この地域はもともと高齢者率が高いということもありますが、最近はとくに、80歳以上の方が手術を受けられるケースが増えてきています。
手術はどうしても体に負担がかかりますから、高齢になるほど合併症のリスクは上がります。しかし、最近の手術は体への負担が少ない、低侵襲なものになってきていますし、長時間じっとしていることによる血栓症についても、きちんと対策方法がありますので、80歳以上の方でも有効な手術だと私は考えています。
たしかにそういうケースは多いです。合併症リスクも理由の一つですが、痛い部分をかばって歩いている期間が長くなると、筋力が低下してしまい、手術後の回復に時間がかかってしまうんですね。また、手術後の関節の可動域(曲がる範囲)は、手術前の可動域に比例するので、症状が進み、可動域が狭くなってしまう前に手術をしたほうがよいともいえます。
多くの方は、手術が可能な病院にお越しになる前に、地元の診療所にかかっていらっしゃると思います。理想は、そこで定期的に診療を受けながら、必要に応じて手術を検討していただくこと。そのためには、診療所と病院がうまく連携していくことも大切だと思っています。
以前は、人工関節を長持ちさせるため、「走ってはダメ」「自転車はダメ」と手術後の活動に制限が多かったのは事実です。しかし、最近は考え方が変わり、学会などでも、「手術前にしていた程度の運動はしてもよい」とする考え方が一般的になっています。
この地域は果物栽培や稲作が盛んで、患者さんも農家の方が多いですが、手術後も農作業を続けていらっしゃる方は多いですよ。私たちとしては「どんどんがんばれ」とは言えませんが、無理のない程度に、できる範囲でやっていただいています。さくらんぼ農家の方などは、5mの脚立を上り下りされることもありますが、飛び降りるなどの無理をしなければ大丈夫ですし、しゃがむのは難しくても、地面に座ったり腰をかがめたり、いろいろな方法で農作業はできますからね。本格的な農作業は子供世代に譲り、楽しみとして家族のために野菜を作っているような方もいらっしゃいますが、そんな方に、手術をしたのだからやめなさいとは言えません。

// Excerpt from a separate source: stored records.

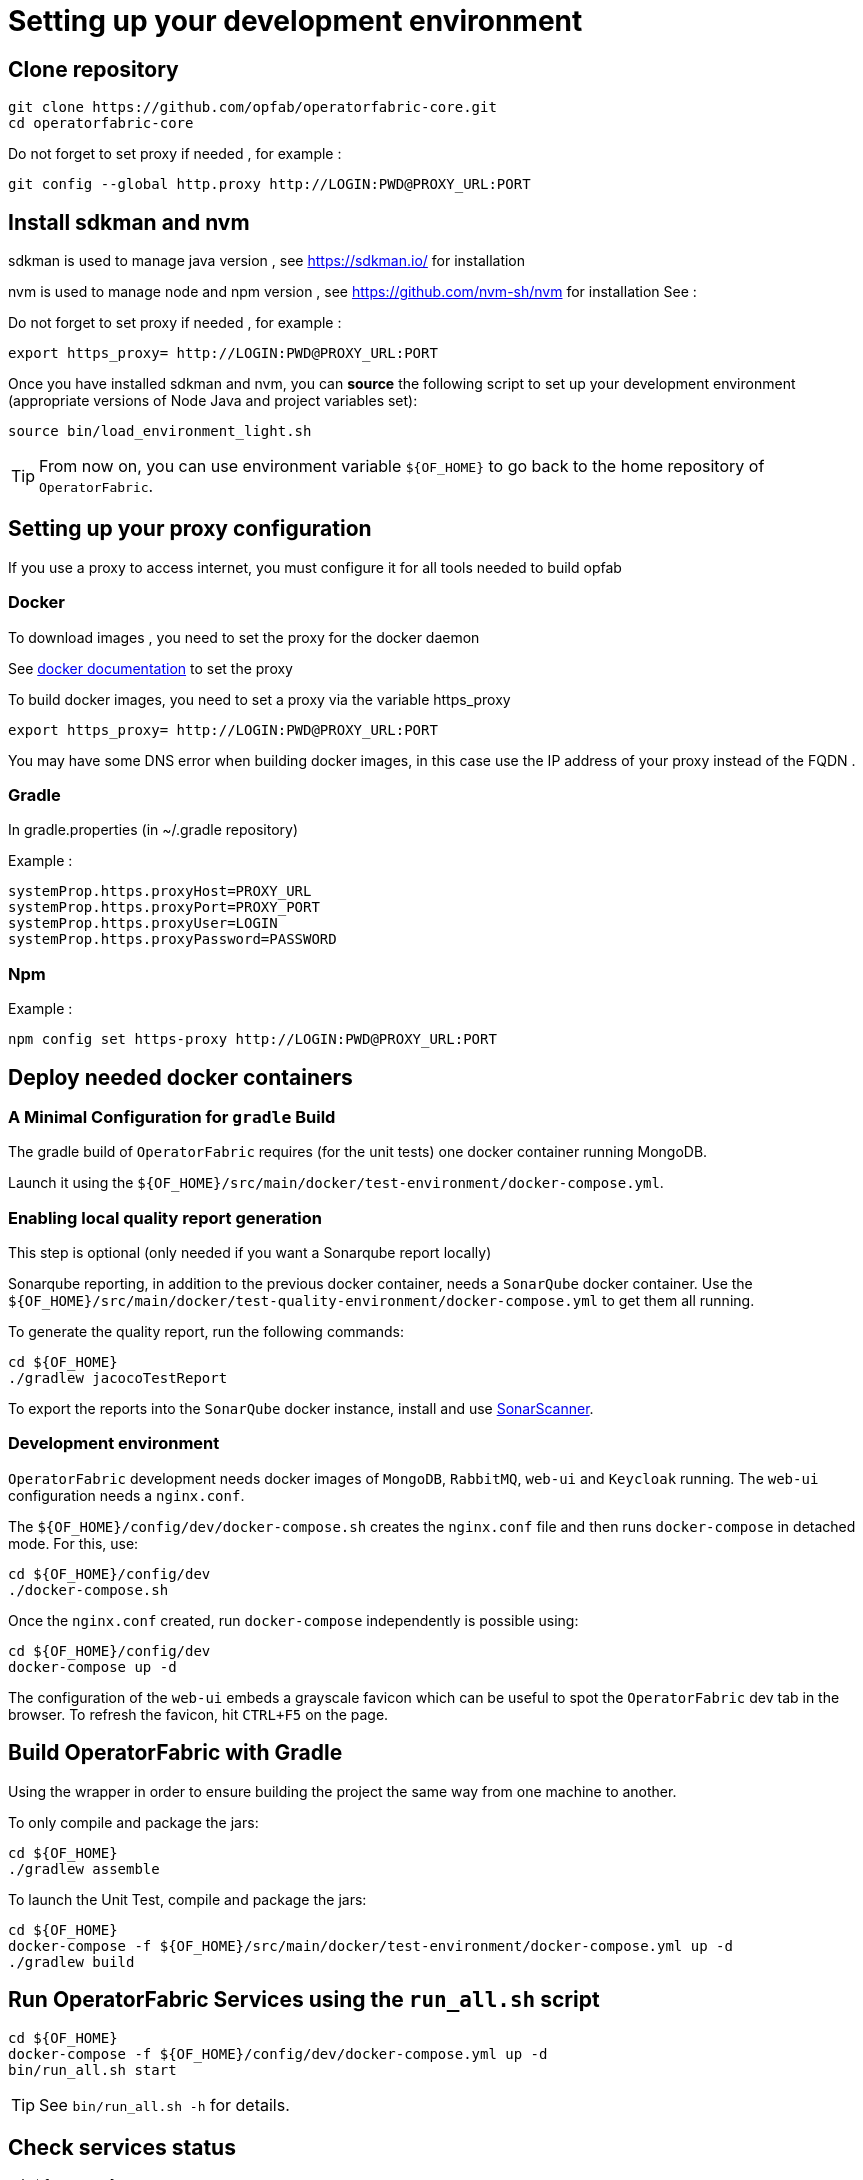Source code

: // Copyright (c) 2018-2023 RTE (http://www.rte-france.com)
// See AUTHORS.txt
// This document is subject to the terms of the Creative Commons Attribution 4.0 International license.
// If a copy of the license was not distributed with this
// file, You can obtain one at https://creativecommons.org/licenses/by/4.0/.
// SPDX-License-Identifier: CC-BY-4.0

[[setup_dev_env]]
= Setting up your development environment

== Clone repository
[source,shell]
----
git clone https://github.com/opfab/operatorfabric-core.git
cd operatorfabric-core
----

Do not forget to set proxy if needed , for example : 

```
git config --global http.proxy http://LOGIN:PWD@PROXY_URL:PORT
```

== Install sdkman and  nvm 

sdkman is used to manage java version , see https://sdkman.io/ for installation

nvm is used to manage node and npm version , see https://github.com/nvm-sh/nvm for installation 
See : 

Do not forget to set proxy if needed , for example : 

```
export https_proxy= http://LOGIN:PWD@PROXY_URL:PORT
``` 

Once you have installed sdkman and nvm, you can **source** the following
script to set up your development environment (appropriate versions of Node 
Java and project variables set):

[source]
----
source bin/load_environment_light.sh
----

TIP: From now on, you can use environment variable `${OF_HOME}` to go back to
the home repository of `OperatorFabric`.

== Setting up your proxy configuration 

If you use a proxy to access internet, you must configure it for all tools needed to build opfab 

=== Docker 

To download images , you need to set the proxy for the docker daemon 

See  https://docs.docker.com/config/daemon/systemd/[docker documentation] to set the proxy 

To build docker images, you need to set a proxy via the variable https_proxy

```
export https_proxy= http://LOGIN:PWD@PROXY_URL:PORT
``` 

You may have some DNS error when building docker images, in this case use the IP address of your proxy instead of the FQDN .

=== Gradle 

In gradle.properties (in ~/.gradle repository)


Example : 
```
systemProp.https.proxyHost=PROXY_URL
systemProp.https.proxyPort=PROXY_PORT
systemProp.https.proxyUser=LOGIN
systemProp.https.proxyPassword=PASSWORD
```

=== Npm  

Example : 

```
npm config set https-proxy http://LOGIN:PWD@PROXY_URL:PORT
```

== Deploy needed docker containers

=== A Minimal Configuration for `gradle` Build

The gradle build of `OperatorFabric` requires (for the unit tests) one docker container running MongoDB.

Launch it using the `${OF_HOME}/src/main/docker/test-environment/docker-compose.yml`.

=== Enabling local quality report generation

This step is optional (only needed if you want a Sonarqube report locally)

Sonarqube reporting, in addition to the previous docker container, needs a `SonarQube` docker container.
Use the `${OF_HOME}/src/main/docker/test-quality-environment/docker-compose.yml` to get them all running.

To generate the quality report, run the following commands:
[source,shell]
----
cd ${OF_HOME}
./gradlew jacocoTestReport
----

To export the reports into the `SonarQube` docker instance, install and use link:https://docs.sonarqube.org/latest/analysis/scan/sonarscanner/[SonarScanner].

[[_docker_dev_env]]
=== Development environment

`OperatorFabric` development needs docker images of `MongoDB`, `RabbitMQ`, `web-ui` and `Keycloak` running.
The `web-ui` configuration needs a `nginx.conf`.

The `${OF_HOME}/config/dev/docker-compose.sh` creates the `nginx.conf` file and then runs `docker-compose` in detached mode.
For this, use:
[source,shell]
----
cd ${OF_HOME}/config/dev
./docker-compose.sh
----

Once the `nginx.conf` created, run `docker-compose` independently is possible using:
[source,shell]
----
cd ${OF_HOME}/config/dev
docker-compose up -d
----


The configuration of the `web-ui` embeds a grayscale favicon which can be useful to spot the `OperatorFabric` dev tab in the browser.
To refresh the favicon, hit `CTRL+F5` on the page.

== Build OperatorFabric with Gradle

Using the wrapper in order to ensure building the project the same way from one machine to another.

To only compile and package the jars:
[source,shell]
----
cd ${OF_HOME}
./gradlew assemble
----

To launch the Unit Test, compile and package the jars:
[source,shell]
----
cd ${OF_HOME}
docker-compose -f ${OF_HOME}/src/main/docker/test-environment/docker-compose.yml up -d
./gradlew build
----

== Run OperatorFabric Services using the `run_all.sh` script
[source,shell]
----
cd ${OF_HOME}
docker-compose -f ${OF_HOME}/config/dev/docker-compose.yml up -d
bin/run_all.sh start
----

TIP: See `bin/run_all.sh -h` for details.

== Check services status
[source,shell]
----
cd ${OF_HOME}
bin/run_all.sh status
----

== Log into the UI

*_URL:_* localhost:2002/ +
*_login:_* operator1_fr +
*_password:_* test

Other users available in development mode are `operator3_fr` and `admin`, both with `test` as password.

WARNING: It might take a little while for the UI to load even after all services are running.

WARNING: Don't forget the *final slash* in the URL or you will get an error, a `404` page.

== Push cards to the feed

You can check that you see cards into the feed by running the following scripts.
[source,shell]
----
./src/test/resources/loadTestConf.sh
./src/test/resources/send6TestCards.sh
----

同居のご家族がいれば車に乗せてもらって移動することもできますが、最近はここ山形でも独り暮らしの高齢者が増え、日常の足に自転車が欠かせないケースも増えました。そういう方には自転車にも乗ってもらっています。
何よりもまず、痛いと思ったら診察を受けていただきたいのですが、実は症状の程度によっては見つけづらいのが変形性膝関節症の難しいところ。レントゲンを撮っても異常が見つからないことも多いのです。撮り方を変えたり、MRIを使ったりすることで異常が見つかることもありますから、痛みが続く場合は、セカンドオピニオンとして他の病院で見てもらうのも一つの方法です。
また、実際には手術が決まっても、受けていただくまでにはずいぶんお待ちいただかなくてはならない場合もあると思います。適切な管理さえ行っていれば、手術を待つ間に悪化する心配はあまりありませんので、痛みを感じない程度のトレーニングで筋力と可動域を保ち、じっくりと計画的に準備を進めてまいりましょう。

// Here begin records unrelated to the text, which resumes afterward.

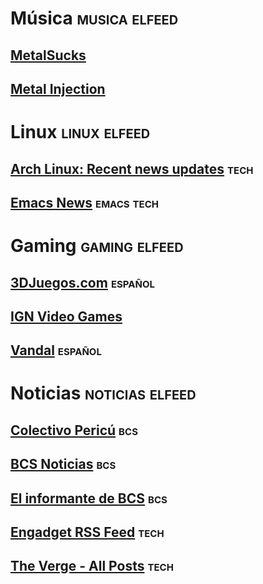 * Música                                                      :musica:elfeed:
** [[https://www.metalsucks.net/feed/][MetalSucks]]
** [[http://feeds2.feedburner.com/metalinjection][Metal Injection]]
* Linux                                                        :linux:elfeed:
** [[https://archlinux.org/feeds/news/][Arch Linux: Recent news updates]] :tech:
** [[https://sachachua.com/blog/category/emacs-news/feed/][Emacs News]]                                                   :emacs:tech:
* Gaming                                                      :gaming:elfeed:
** [[https://www.3djuegos.com/universo/rss/rss.php?plats=1-2-3-4-5-6-7&tipos=noticia-analisis-avance-video-imagenes-demo&fotos=no&limit=20][3DJuegos.com]]                                                    :español:
** [[http://feeds.ign.com/ign/games-all][IGN Video Games]]
** [[https://vandal.elespanol.com/xml.cgi][Vandal]]                                                          :español:

* Noticias                                                  :noticias:elfeed:
** [[https://colectivopericu.net/feed/][Colectivo Pericú]]                                                    :bcs:
** [[https://www.bcsnoticias.mx/feed/][BCS Noticias]]                                                        :bcs:
** [[https://elinformantebcs.mx/feed][El informante de BCS]]           :bcs:
** [[https://www.engadget.com/rss.xml][Engadget RSS Feed]]            :tech:
** [[https://www.theverge.com/rss/full.xml][The Verge -  All Posts]]                                             :tech:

人工関節の手術は怖い、というイメージをお持ちの方はまだまだいらっしゃるようです。もちろん、手術である以上100%安全だとはいえませんが、人工関節も手術の方法も進歩し、多くの方に安心して手術を受けていただけるようになっています。先日など、10年前に80歳で手術をされた方が病院に来て、「膝だけは今も全く痛くない!」と語ってくださいましたが、そういう言葉を聞くと私たちもうれしいですね。
私たち医師も、少しでも多くの方を痛みから解放し、やりたいことをかなえて差し上げたいと思っています。痛いと思ったらどうぞ積極的に専門医へ相談してみてください。

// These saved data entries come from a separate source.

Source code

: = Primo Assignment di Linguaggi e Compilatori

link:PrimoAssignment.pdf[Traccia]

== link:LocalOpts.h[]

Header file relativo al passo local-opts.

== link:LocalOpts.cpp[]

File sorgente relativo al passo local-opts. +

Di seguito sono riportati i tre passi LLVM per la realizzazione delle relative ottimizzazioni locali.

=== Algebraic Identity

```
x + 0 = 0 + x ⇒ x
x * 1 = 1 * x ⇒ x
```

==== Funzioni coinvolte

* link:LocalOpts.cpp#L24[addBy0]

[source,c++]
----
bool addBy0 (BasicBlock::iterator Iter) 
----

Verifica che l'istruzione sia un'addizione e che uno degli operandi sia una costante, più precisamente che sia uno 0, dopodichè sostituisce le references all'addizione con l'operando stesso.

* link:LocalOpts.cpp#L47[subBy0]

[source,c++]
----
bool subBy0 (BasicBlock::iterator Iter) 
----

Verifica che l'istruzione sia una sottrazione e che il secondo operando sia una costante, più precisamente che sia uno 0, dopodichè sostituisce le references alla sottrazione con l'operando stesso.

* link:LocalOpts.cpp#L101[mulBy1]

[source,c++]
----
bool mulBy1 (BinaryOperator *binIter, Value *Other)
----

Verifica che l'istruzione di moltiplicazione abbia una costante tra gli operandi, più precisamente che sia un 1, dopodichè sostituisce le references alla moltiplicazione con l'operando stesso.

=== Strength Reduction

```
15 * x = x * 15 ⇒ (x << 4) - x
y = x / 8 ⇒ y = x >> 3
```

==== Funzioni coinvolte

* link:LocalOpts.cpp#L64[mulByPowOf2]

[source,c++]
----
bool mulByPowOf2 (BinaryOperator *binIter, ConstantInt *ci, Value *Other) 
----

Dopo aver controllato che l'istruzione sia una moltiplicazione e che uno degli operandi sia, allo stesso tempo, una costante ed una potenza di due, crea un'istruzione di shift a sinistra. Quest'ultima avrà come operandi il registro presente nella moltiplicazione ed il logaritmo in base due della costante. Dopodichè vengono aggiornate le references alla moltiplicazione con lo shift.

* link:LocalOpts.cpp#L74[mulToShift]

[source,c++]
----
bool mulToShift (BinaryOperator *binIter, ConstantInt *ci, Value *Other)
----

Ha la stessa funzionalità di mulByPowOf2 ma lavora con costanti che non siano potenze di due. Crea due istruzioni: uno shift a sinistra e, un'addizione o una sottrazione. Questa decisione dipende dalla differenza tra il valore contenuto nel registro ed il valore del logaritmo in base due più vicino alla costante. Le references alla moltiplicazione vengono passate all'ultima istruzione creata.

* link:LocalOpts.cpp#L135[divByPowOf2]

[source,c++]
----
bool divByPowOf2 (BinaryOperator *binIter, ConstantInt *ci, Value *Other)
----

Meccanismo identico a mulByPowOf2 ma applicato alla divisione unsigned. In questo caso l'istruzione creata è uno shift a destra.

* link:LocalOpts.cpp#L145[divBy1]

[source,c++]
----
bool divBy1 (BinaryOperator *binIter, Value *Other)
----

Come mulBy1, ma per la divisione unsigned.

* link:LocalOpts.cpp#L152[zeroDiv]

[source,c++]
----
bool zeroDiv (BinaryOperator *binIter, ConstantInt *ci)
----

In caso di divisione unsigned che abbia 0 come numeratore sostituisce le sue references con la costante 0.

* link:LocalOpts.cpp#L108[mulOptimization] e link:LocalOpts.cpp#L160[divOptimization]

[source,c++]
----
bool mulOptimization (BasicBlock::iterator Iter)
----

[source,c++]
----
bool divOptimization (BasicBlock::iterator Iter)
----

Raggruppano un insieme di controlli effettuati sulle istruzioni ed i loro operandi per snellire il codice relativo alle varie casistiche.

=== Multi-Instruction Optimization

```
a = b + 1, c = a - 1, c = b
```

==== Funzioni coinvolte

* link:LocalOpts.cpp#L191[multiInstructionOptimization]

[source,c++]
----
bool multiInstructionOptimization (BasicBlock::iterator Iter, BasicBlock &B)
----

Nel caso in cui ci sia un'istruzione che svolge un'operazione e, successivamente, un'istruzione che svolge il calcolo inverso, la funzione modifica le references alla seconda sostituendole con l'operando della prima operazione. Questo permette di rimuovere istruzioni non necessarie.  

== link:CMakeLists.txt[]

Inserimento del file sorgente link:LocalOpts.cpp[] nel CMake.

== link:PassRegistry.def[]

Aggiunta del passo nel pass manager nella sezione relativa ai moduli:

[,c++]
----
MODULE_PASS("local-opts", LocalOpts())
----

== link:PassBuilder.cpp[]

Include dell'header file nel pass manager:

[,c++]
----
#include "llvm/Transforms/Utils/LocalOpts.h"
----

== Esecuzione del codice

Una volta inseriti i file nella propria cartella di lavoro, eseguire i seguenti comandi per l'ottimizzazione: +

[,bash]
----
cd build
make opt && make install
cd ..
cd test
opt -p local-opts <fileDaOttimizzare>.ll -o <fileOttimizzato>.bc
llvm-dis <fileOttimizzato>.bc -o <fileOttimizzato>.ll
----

膝の痛みには、ヒアルロン酸、コンドロイチンやグルコサミンなどのサプリがありますね。実際、グルコサミンについては抗炎症作用が認められていて、服用することで痛みがラクになった方もいらっしゃいます。しかし、すり減った軟骨を「修復」するのは難しく、「若返り」の薬がないのと同じです。また、サプリメントの中には糖分が含まれるものもあり、糖尿の方などは注意が必要です。
実際には、サプリメント以外にも大切なことはたくさんあります。私がおすすめしているのは、ADL(アクティビティー・オブ・デイリーライフ)、つまり日常動作を適切にコントロールして、膝への負担を減らしつつ筋力をつけることです。たとえば、20分程度のゆっくりした散歩、それもつらければ、スキーのように両手に杖を持って歩くノルディック・ウォーキングもよいでしょう。運動を続けることでできるだけ症状の進行を食い止め、痛みが我慢できなくなれば手術も考える。これが治療の王道だと思います。